En 2015, j'avais 64 ans.
En 2016 j'en ai eu le double !
Avec cette énormité paradoxale je bats le record de longévité de Jeanne Calment !...
Evidemment cette incongruité n'est qu’une figure de style...
Mais devenir vieux est fatigant ! Et pourtant... C'est le seul moyen pour ne pas mourir...
En 2015, mon corps fonctionnait tout seul, sans que je n'y prenne garde.
L'année d'après tout est devenu difficile, douloureux et souvent hors de portée.
Je me suis transformée en une sorte de terre brûlée, calcinée, atomisée par une de ces bombes destructrices et parfaitement inattendues dont la vie a le secret.
C'est pourtant avec ces cendres et ces restes noircis par le feu que je dois, comme Hiroshima et Nagasaki l'ont fait, comme le légendaire phœnix, me reconstruire et revivre, sans oublier ni renier ce qui s'est passé.
Il y a d'abord eu ce Cancer qu'il a fallu faire déguerpir à grands coups de poisons chimiques, de bistouri et d'irradiations : traitements barbares et destructeurs, dont on ressort, quand on en ressort, épuisé, laminé, meurtri et surtout mutilé à jamais.
Et c'est après cet épisode que mon corps s'est mis à brûler de l'intérieur, mes os se sont embrasés et ont commencé à se désagréger, me forçant à la position couchée et m'infligeant de bien vilaines douleurs que seule la morphine a un peu apaisées.
Et c'est comme cela qu'en une année je me suis retrouvée vieille, très vieille, toute cassée.
Dans la nuit de ce tunnel sans fin il me semble néanmoins apercevoir tout au bout, de petites lueurs qui dansent dans un ciel d'été, un ballet de lucioles, étincelles de vie et porteuses d'un possible avenir.

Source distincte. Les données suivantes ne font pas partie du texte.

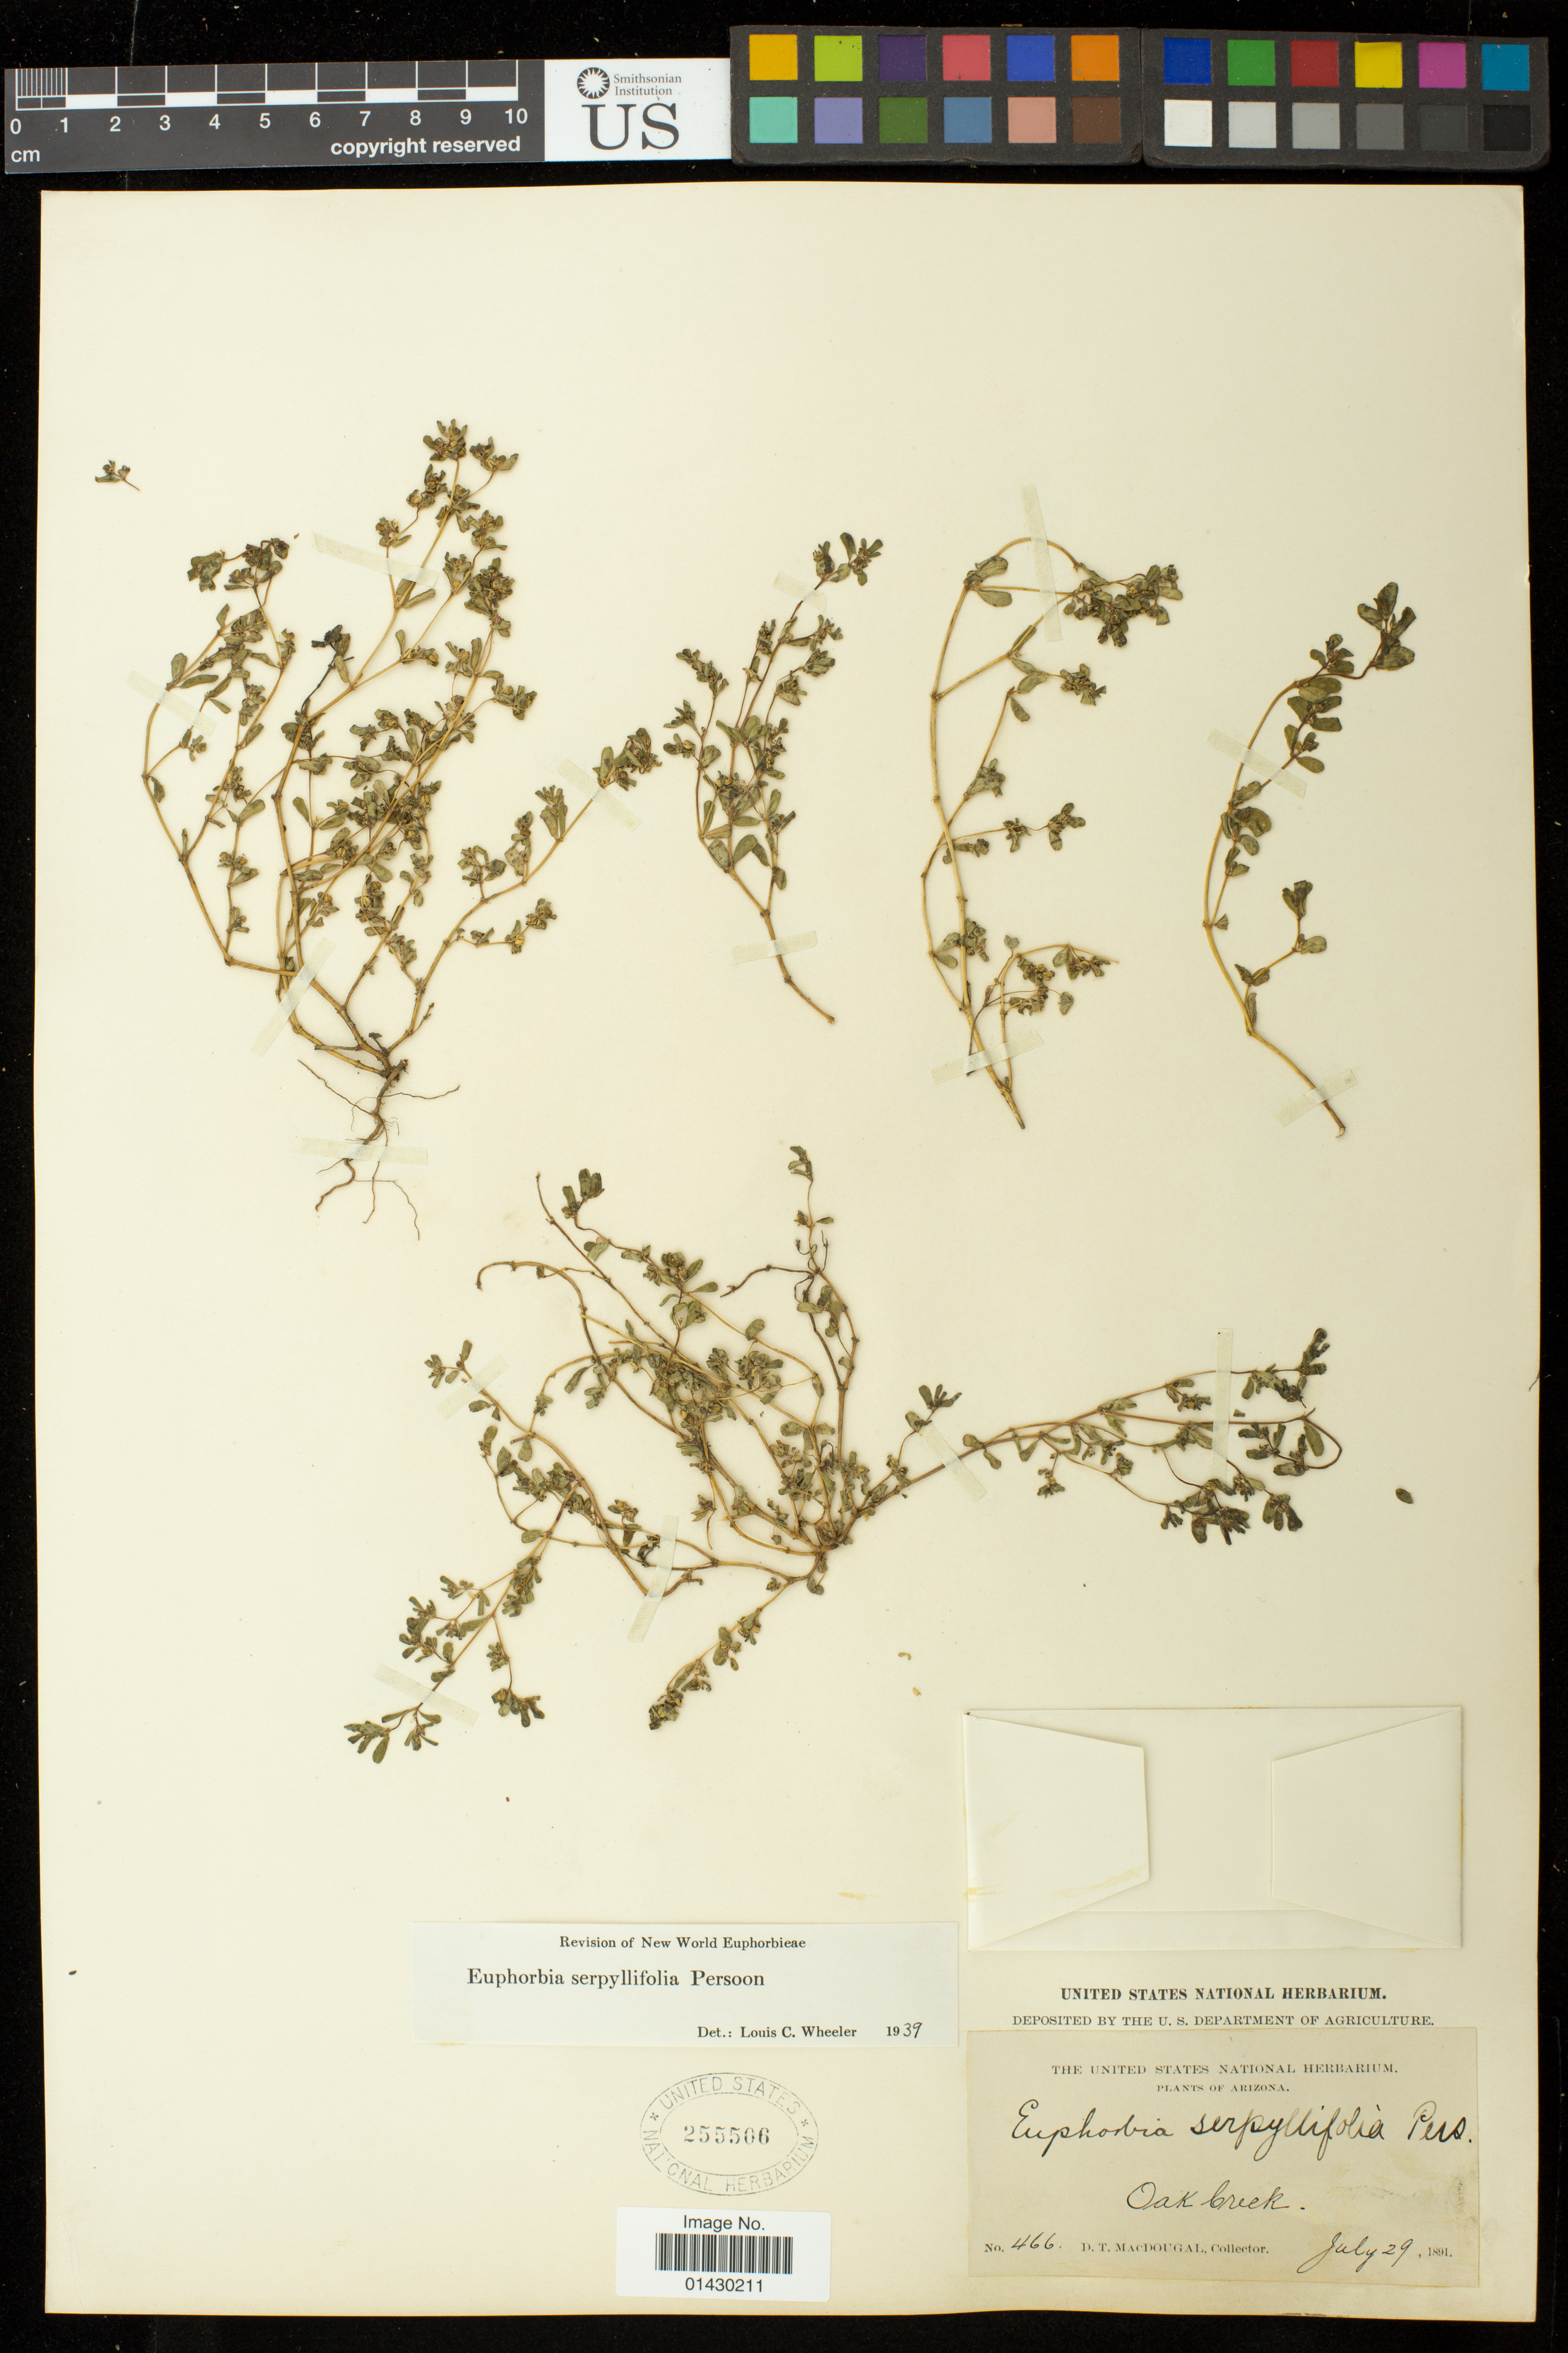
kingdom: Plantae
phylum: Tracheophyta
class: Magnoliopsida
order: Malpighiales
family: Euphorbiaceae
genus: Euphorbia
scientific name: Euphorbia serpillifolia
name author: Pers.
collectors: D. T. MacDougal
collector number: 466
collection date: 1891-07-29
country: United States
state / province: Arizona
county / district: Coconino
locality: Oak Creek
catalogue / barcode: US 255506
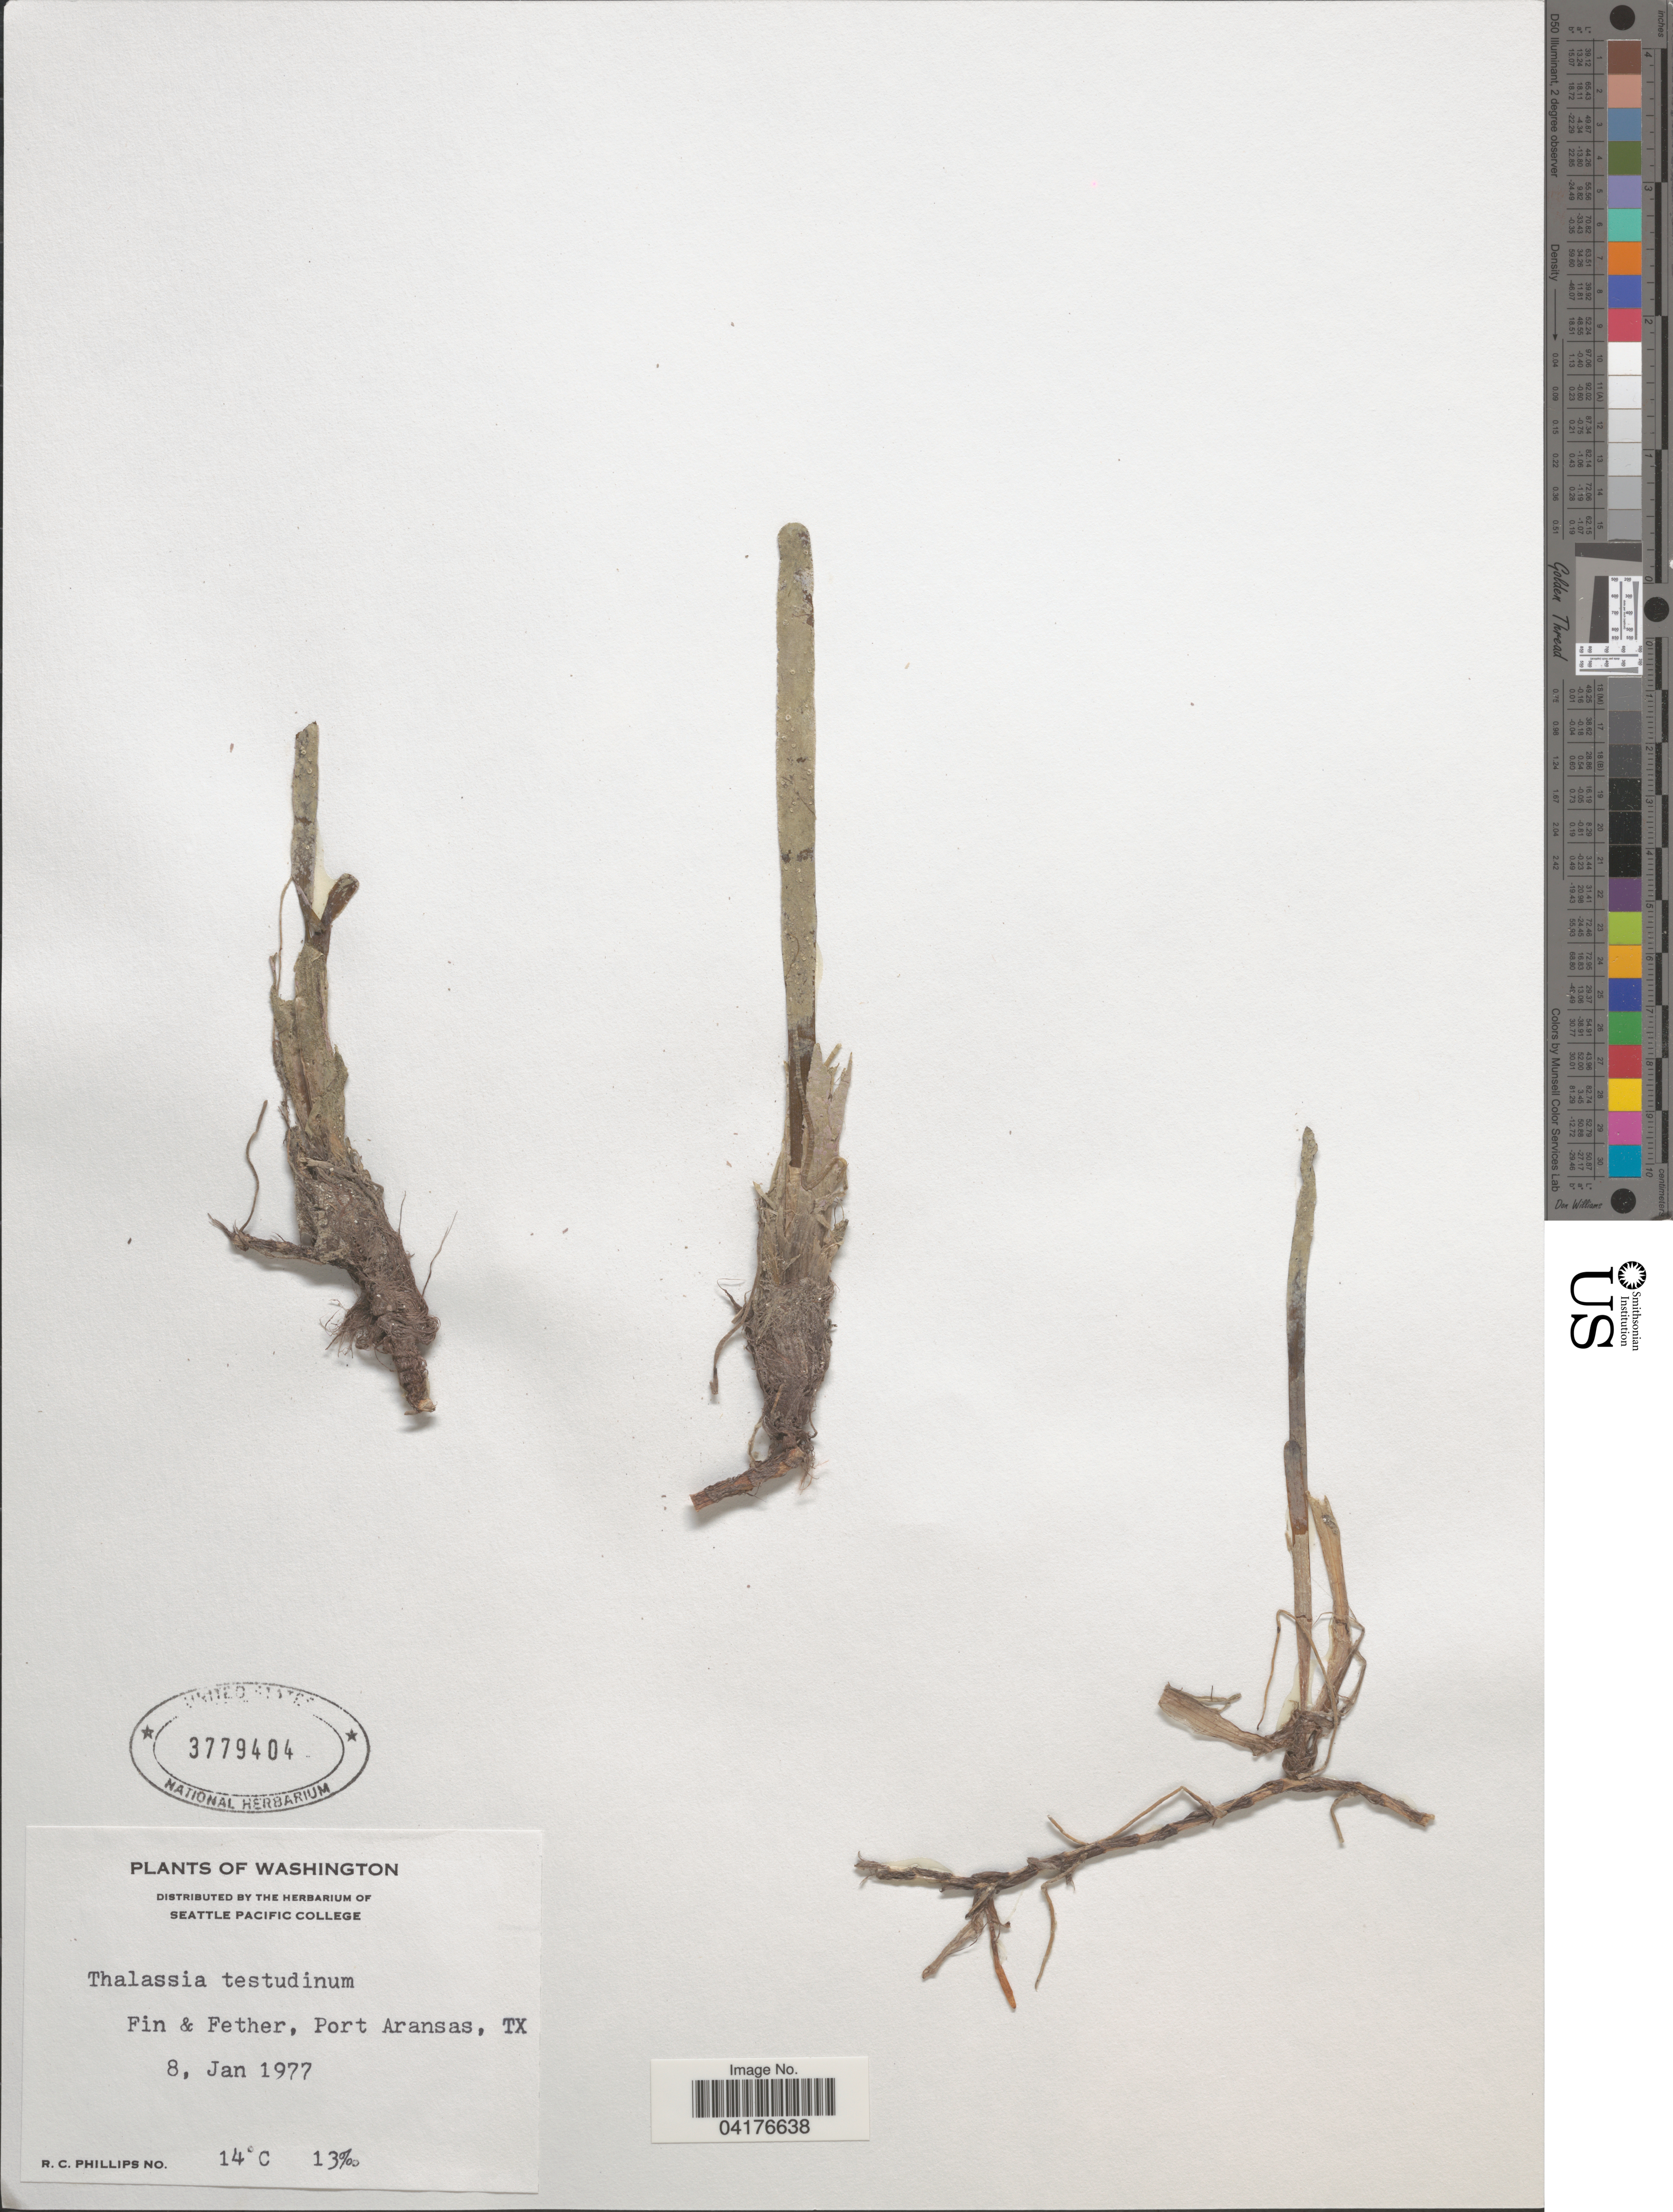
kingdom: Plantae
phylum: Tracheophyta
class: Liliopsida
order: Alismatales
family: Hydrocharitaceae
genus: Thalassia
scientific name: Thalassia testudinum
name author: Banks & Sol. ex K.D. Koenig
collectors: R. C. Phillips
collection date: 1977-01-08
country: United States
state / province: Texas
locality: Fin & Fether, Port Aransas.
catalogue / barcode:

Je ne vais pas rajeunir, mais peut-être retrouver mon enfance, une enfance, celle du temps où je gardais dans mes mains jointes, sans oser respirer de peur de l'éteindre, un de ces "vers luisant", minuscule lanterne qui éclairaient les soirs de chaleur, quand les nuits crissaient de criquets et grillons, l'espace d'un instant, avant de le relâcher ou de le déposer délicatement sur un buisson.
Je ne sais pas encore comment je vais survivre à ces braises qui me rongent, et pourtant même si les lucioles de mon présent, sont encore captives des matins glacés, des jours de pluie et de bourrasque, des nuits sans hululements de chouette, je pressens les prémices de leurs éclosions.
Je sens une force, à peine perceptible, mais qui s'est insinuée en moi et qui s'active pour éteindre l'incendie, et réparer ce qui peut l'être.
Fasse qu'un coup de vent trop fort, ne la souffle pas !
Ma vie désormais tient à la fois aux fragiles et minuscules lumières de ces lucioles qui volettent dans mes nuits et les ponctuent de leurs points fluorescents et à ces gouttes de rosée et de pluie qui éteignent les charbons ardents du brasier qui s'est allumé en moi.
Il faut laisser faire mon corps, lui faire confiance et lâcher prise.